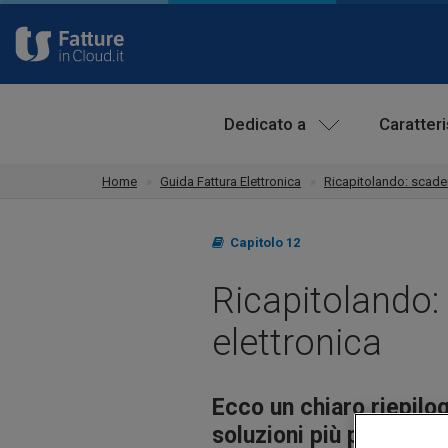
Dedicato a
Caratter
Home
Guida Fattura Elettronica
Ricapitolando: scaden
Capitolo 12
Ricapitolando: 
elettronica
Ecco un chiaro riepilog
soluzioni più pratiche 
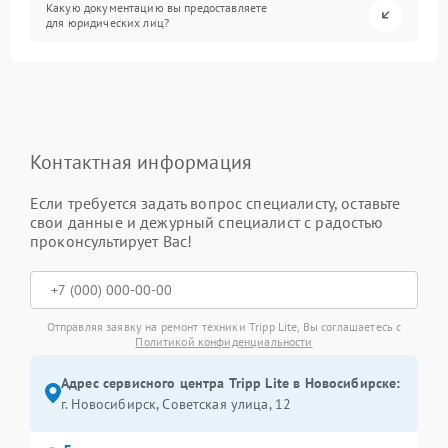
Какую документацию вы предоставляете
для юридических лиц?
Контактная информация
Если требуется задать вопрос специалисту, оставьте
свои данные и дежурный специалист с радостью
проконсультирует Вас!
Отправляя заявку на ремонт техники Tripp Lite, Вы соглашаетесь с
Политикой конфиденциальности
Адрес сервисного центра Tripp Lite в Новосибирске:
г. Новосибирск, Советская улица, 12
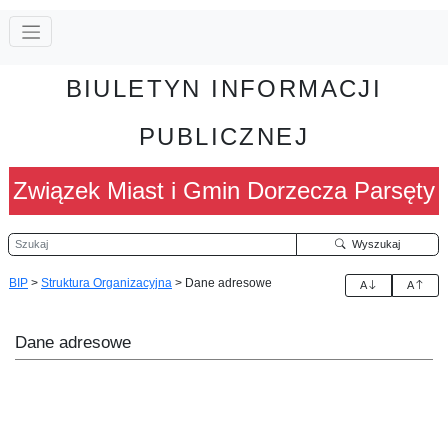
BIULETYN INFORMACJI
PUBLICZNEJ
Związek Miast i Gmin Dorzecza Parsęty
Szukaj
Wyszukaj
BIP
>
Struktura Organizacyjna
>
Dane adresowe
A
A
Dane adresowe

● ● ●

### WHAT YOU NEED TO DO
Search the data above for the word "Ricapitolando" and count the lines where it appears. Only the number should be given.

### COMPLETED EXERCISE
2